Le scénario mis en avant par l’équipe, dans la continuité de travaux antérieurs, insiste sur un nuage de débris fins qui bloque la lumière solaire. L’effet attendu est une baisse rapide de la photosynthèse, puis un effondrement des réseaux trophiques. Dans les océans, la chute de productivité du plancton se répercute sur l’ensemble de la chaîne alimentaire. Sur les continents, la raréfaction de la végétation affecte d’abord les herbivores, puis les carnivores.
La précision chondrite CO ajoute un élément de contexte sur l’origine probable du projectile. Les CO sont souvent décrites comme des matériaux primitifs, formés tôt dans l’histoire du Système solaire. Cette ancienneté géochimique intéresse les planétologues, parce qu’elle éclaire la distribution des matériaux carbonés.

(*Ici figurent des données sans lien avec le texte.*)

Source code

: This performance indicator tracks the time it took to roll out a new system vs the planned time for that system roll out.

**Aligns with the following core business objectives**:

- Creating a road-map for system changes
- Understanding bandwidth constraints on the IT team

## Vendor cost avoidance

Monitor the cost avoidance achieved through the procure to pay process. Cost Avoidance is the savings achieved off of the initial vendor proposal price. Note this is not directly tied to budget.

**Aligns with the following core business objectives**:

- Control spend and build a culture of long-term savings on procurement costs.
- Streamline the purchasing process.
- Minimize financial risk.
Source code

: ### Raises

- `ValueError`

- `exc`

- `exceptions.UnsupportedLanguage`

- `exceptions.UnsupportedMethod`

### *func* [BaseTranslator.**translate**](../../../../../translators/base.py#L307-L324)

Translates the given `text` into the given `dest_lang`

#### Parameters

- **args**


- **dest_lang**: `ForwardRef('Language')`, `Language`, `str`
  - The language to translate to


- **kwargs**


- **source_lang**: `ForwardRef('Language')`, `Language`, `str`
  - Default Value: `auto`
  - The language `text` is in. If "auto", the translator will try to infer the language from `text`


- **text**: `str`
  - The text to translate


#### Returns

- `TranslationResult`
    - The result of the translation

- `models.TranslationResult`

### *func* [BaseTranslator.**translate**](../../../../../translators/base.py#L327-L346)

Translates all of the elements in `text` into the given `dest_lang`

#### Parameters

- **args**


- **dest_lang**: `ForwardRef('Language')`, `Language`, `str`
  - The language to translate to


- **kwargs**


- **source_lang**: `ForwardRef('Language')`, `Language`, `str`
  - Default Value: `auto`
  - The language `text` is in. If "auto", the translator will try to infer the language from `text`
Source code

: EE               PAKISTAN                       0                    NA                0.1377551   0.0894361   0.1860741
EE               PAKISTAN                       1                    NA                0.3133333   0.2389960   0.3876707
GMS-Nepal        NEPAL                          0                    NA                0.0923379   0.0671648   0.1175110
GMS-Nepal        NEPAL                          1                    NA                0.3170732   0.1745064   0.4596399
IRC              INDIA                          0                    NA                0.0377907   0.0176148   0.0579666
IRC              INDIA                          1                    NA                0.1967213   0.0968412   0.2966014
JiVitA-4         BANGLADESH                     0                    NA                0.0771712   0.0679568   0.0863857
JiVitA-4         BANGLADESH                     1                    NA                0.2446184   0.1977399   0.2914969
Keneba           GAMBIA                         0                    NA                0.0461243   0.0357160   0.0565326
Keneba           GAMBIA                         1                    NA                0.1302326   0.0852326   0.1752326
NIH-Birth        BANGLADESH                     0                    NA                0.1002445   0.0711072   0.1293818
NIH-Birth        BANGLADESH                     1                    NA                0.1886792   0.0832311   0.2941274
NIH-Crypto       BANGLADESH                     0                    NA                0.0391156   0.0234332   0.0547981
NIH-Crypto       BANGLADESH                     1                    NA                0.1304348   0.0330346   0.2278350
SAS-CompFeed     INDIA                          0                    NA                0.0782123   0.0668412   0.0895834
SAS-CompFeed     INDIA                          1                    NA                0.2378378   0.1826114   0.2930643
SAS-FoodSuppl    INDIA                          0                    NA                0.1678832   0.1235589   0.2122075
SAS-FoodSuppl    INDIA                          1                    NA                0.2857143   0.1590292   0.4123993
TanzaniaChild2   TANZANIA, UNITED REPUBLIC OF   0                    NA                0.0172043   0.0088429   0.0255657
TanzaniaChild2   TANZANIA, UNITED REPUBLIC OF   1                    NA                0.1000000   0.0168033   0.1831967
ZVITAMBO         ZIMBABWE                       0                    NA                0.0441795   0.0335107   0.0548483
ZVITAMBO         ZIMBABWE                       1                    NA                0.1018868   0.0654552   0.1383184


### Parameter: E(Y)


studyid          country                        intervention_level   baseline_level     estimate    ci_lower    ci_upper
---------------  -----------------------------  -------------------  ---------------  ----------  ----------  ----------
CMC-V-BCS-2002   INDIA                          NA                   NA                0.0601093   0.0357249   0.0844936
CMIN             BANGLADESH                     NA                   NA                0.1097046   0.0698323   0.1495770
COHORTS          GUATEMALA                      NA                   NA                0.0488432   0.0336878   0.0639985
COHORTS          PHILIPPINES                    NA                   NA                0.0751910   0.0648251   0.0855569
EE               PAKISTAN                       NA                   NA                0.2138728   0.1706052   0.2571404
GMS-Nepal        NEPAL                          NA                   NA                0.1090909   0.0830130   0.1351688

Pour l’histoire de la Terre, l’enjeu est plus immédiat, quelle part du basculement climatique vient de la composition de l’objet, et quelle part vient des roches terrestres vaporisées et pulvérisées.
En identifiant un impacteur moins riche en soufre, l’étude renforce une lecture où la gravité de l’extinction tient surtout à l’ampleur mécanique de l’impact, à la quantité de poussières projetées et à la durée de l’obscurcissement. Les prochains travaux attendus porteront sur l’articulation entre signatures isotopiques, inventaires de volatils et contraintes stratigraphiques, pour réduire encore les marges d’erreur sur la chronologie des retombées et sur la composition exacte des aérosols formés dans les jours et semaines qui suivent le choc.